CHECKING OUT: One of the beauties of brick and mortar is that when you finish for the day you are done. A shoe repairman typically leaves the shoes to repair at the shop. A car stereo shop waits until tomorrow to finish that Bose speaker installation. As a chiropractor, for the most part, I only saw my patients in the confines of my four office walls. Punching out at the end of the day is essential for our well-being personally and professionally. If your brain doesn’t get a chance to process the day’s work in peace you will start the next day at a deficit. Working from a laptop means there is no punch card. There is no security alarm to set as you walk out the door. Many of us have caught ourselves working late into the night while our families sleep. Subscribe to some radical boundary setting in this area. Truly checking out in the evenings and on the weekends makes you a better business owner.
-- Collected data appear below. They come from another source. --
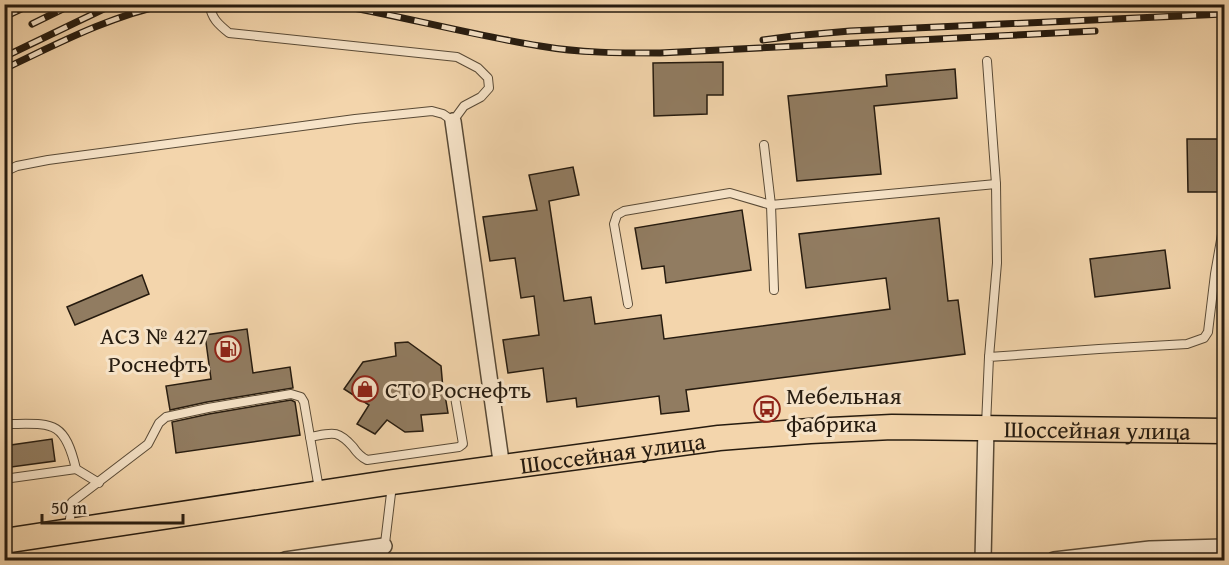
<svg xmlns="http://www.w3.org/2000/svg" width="1229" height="565" viewBox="0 0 1229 565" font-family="'Gentium Book Plus',serif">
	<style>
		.building { fill: #917c61; stroke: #261b0f; stroke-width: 1.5 }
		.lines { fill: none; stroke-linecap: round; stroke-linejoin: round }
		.lane-casing { stroke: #594a36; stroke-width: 10 }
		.street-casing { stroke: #594a36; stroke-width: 18 }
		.primary-casing { stroke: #261b0f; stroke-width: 27 }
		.lane { stroke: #f7e4c9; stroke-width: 8 }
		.street { stroke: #f7e4c9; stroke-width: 15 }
		.primary { stroke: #f3d5ac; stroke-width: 24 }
		.rail-casing { stroke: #261b0f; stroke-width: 7 }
		.rail { stroke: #f7e4c9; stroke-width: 4.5; stroke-dasharray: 14; stroke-linecap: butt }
		.labels { text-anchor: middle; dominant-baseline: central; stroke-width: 6; stroke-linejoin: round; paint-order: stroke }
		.poi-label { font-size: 24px; fill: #261b0f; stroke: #f7e4c9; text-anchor: start }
		.street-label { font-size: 24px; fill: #261b0f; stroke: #f7e4c9 }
	</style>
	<rect width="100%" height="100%" fill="#f3d5ac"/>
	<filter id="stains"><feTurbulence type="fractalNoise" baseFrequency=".00333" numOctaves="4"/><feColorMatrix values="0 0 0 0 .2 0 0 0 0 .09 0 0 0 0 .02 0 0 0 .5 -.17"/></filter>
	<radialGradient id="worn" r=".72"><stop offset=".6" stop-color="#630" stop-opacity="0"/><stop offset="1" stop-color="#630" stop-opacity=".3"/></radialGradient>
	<!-- building -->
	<g class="building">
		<polygon points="723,62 723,95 707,95 707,114 654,116 653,63"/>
		<polygon points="955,69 957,98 874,106 881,174 797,181 788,96 887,86 886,75"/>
		<polygon points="1187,139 1219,139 1220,192 1188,192"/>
		<polygon points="573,167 579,195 549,201 564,301 591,297 595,324 661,315 664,339 890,309 886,278 806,288 799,234 939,218 948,301 958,300 965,354 686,390 689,411 661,414 659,396 577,407 576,398 547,402 543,368 508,373 503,340 539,335 534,296 521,298 515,258 490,261 483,217 537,210 529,175"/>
		<polygon points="742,210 751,270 666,283 664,266 642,269 635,228"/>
		<polygon points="1165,250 1170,288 1095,297 1090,259"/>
		<polygon points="142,275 149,294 75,325 67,307"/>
		<polygon points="247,329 253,373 290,367 293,388 207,402 170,410 166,386 211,379 205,335"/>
		<polygon points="408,342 441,366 443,389 444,389 448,413 421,415 423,431 405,432 387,420 375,434 357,424 369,405 344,389 363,362 396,356 395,343"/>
		<polygon points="291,400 295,402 300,435 176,453 172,422 209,414"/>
		<polygon points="52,439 55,461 4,468 4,446"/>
	</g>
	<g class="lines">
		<!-- lane casing -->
		<g class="lane-casing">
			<g id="lane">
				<polyline points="987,61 996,184 997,263 989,357"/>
				<polyline points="764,145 771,205 774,290"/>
				<path d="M 4,172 L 17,166 L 48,160 L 355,119 L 432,111 L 443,114 L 453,121 L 464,106 L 481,97 L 489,88 L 488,78 L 478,68 L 457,57 L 229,33 C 218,24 212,19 209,4"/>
				<polyline points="628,304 614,224 617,215 624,211 730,193 771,205 996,184"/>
				<path d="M 4,424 C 51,424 64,418 76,469 L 99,483"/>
				<polyline points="986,425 989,357 1099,349 1187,344 1204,338 1208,332 1215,274 1224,223"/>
				<path d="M 310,437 C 332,433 337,429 353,447 C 357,453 361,457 367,460 L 459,447 L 463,444 L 455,397 L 458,395 L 490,390"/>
				<polyline points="4,479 76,469"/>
				<polyline points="69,528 72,502 148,444 159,423 166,417 208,408 291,394 301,397 304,402 319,489"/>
				<polyline points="383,560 392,485"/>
			</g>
		</g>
		<!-- street casing -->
		<g class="street-casing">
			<g id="street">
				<polyline points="453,121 502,468"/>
				<polyline points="285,560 384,546"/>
				<polyline points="983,560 986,427"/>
				<polyline points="1054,560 1150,549 1224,547"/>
			</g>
		</g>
		<!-- primary casing -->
		<g class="primary-casing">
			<g id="primary">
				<path id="s1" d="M 4,541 L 393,482 L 719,438 L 810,431 L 892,427 L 1224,431"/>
			</g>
		</g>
		<!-- lane -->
		<use href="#lane" class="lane"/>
		<!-- street -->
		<use href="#street" class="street"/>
		<!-- primary -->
		<use href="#primary" class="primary"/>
		<!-- rail casing -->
		<g class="rail-casing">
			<g id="rail">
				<path d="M 332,4 C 402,16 471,35 540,46 C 580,53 620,53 660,53 L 1095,31"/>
				<polyline points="4,17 32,4"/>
				<polyline points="32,24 73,4"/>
				<polyline points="763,40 793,36 850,31 1224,14"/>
				<polyline points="4,57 114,4"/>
				<path d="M 4,69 C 57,44 110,16 168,4"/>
			</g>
		</g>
		<!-- rail -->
		<use href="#rail" class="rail"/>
	</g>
	<!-- icons -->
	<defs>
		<g id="fuel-ring" transform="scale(1.35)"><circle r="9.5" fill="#f7e4c9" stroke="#8f2418" stroke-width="1.5"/><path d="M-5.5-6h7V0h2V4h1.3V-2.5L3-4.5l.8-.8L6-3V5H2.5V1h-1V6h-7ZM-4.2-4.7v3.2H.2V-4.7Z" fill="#8f2418"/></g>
		<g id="shop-ring" transform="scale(1.35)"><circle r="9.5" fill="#f7e4c9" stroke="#8f2418" stroke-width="1.5"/><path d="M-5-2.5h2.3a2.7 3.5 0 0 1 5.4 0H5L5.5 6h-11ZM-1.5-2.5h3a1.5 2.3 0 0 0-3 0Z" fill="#8f2418"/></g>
		<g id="bus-ring" transform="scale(1.35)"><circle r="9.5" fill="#f7e4c9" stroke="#8f2418" stroke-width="1.5"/><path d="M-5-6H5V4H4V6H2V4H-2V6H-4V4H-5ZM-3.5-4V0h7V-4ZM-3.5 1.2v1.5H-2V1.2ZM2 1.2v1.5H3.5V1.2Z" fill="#8f2418"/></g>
	</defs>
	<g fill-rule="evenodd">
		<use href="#fuel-ring" x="228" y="349"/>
		<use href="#shop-ring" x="365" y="389"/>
		<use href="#bus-ring" x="767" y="409"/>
	</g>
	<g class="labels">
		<!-- poi labels -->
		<g class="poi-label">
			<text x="208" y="335" text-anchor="end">АСЗ № 427<tspan x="208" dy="28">Роснефть</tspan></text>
			<text x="385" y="389">СТО Роснефть</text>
			<text x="786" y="395">Мебельная<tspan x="786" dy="28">фабрика</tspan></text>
		</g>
		<!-- street labels -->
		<g class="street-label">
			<text stroke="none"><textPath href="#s1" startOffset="1101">Шоссейная улица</textPath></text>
			<text stroke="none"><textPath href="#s1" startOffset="615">Шоссейная улица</textPath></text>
		</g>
	</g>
	<!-- margin -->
	<rect width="1229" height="565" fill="none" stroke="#f3d5ac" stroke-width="24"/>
	<rect x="6" y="6" width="1217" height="553" fill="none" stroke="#261b0f" stroke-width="3"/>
	<rect x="12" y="12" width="1205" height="541" fill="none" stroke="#261b0f" stroke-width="1.5"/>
	<!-- scale -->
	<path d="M42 514v9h141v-9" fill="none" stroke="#261b0f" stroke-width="3"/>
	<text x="51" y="514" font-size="18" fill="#261b0f" stroke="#f7e4c9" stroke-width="4.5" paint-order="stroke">50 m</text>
	<rect width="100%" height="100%" filter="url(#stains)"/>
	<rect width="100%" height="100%" fill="url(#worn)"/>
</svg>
I am quite sure none of us want to go back to a 9-5, or suddenly lease office space, but there are some solid benefits to the brick and mortar model. Consider implementing some of the six steps in the areas where you have the most struggle. These benefits can create a structure and framework, facilitating unprecedented growth.
What can you do, this week to create a more brick and mortar-like framework around your business? Do you need to keep more regular hours, check out more definitively at the end of the day or institute a “client time” and “business time” breakdown to your schedule? Pick just one thing and implement. Let me know how it goes!